(DESCRIPTION OF THE TASK) Swap every "Каталог" in the records below for "Список" and leave all other text unchanged.

(SOURCE MATERIAL)
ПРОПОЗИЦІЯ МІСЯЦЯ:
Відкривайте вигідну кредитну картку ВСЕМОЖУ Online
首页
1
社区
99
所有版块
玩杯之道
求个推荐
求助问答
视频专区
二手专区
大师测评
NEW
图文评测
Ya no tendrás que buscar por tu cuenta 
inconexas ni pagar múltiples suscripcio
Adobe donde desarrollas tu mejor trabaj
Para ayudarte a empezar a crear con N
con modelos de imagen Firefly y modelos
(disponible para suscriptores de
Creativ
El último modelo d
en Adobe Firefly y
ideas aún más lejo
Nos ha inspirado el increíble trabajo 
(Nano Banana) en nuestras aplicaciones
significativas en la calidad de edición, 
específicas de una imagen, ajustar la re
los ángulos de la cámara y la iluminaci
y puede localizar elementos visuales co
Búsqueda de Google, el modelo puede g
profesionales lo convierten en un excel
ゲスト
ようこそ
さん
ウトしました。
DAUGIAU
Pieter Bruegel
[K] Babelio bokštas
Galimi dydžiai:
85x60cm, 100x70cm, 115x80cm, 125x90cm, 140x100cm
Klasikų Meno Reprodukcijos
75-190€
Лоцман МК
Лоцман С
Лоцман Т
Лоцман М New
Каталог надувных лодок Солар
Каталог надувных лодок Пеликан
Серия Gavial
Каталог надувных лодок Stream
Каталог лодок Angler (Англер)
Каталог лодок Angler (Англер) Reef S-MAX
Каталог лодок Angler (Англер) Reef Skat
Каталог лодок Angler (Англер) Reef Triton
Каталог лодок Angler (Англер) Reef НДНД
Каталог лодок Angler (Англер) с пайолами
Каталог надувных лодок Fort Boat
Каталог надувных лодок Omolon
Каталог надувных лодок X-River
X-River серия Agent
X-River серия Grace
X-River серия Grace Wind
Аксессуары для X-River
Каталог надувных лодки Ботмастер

(RESULT OF THE EXERCISE)
ПРОПОЗИЦІЯ МІСЯЦЯ:
Відкривайте вигідну кредитну картку ВСЕМОЖУ Online
首页
1
社区
99
所有版块
玩杯之道
求个推荐
求助问答
视频专区
二手专区
大师测评
NEW
图文评测
Ya no tendrás que buscar por tu cuenta 
inconexas ni pagar múltiples suscripcio
Adobe donde desarrollas tu mejor trabaj
Para ayudarte a empezar a crear con N
con modelos de imagen Firefly y modelos
(disponible para suscriptores de
Creativ
El último modelo d
en Adobe Firefly y
ideas aún más lejo
Nos ha inspirado el increíble trabajo 
(Nano Banana) en nuestras aplicaciones
significativas en la calidad de edición, 
específicas de una imagen, ajustar la re
los ángulos de la cámara y la iluminaci
y puede localizar elementos visuales co
Búsqueda de Google, el modelo puede g
profesionales lo convierten en un excel
ゲスト
ようこそ
さん
ウトしました。
DAUGIAU
Pieter Bruegel
[K] Babelio bokštas
Galimi dydžiai:
85x60cm, 100x70cm, 115x80cm, 125x90cm, 140x100cm
Klasikų Meno Reprodukcijos
75-190€
Лоцман МК
Лоцман С
Лоцман Т
Лоцман М New
Список надувных лодок Солар
Список надувных лодок Пеликан
Серия Gavial
Список надувных лодок Stream
Список лодок Angler (Англер)
Список лодок Angler (Англер) Reef S-MAX
Список лодок Angler (Англер) Reef Skat
Список лодок Angler (Англер) Reef Triton
Список лодок Angler (Англер) Reef НДНД
Список лодок Angler (Англер) с пайолами
Список надувных лодок Fort Boat
Список надувных лодок Omolon
Список надувных лодок X-River
X-River серия Agent
X-River серия Grace
X-River серия Grace Wind
Аксессуары для X-River
Список надувных лодки Ботмастер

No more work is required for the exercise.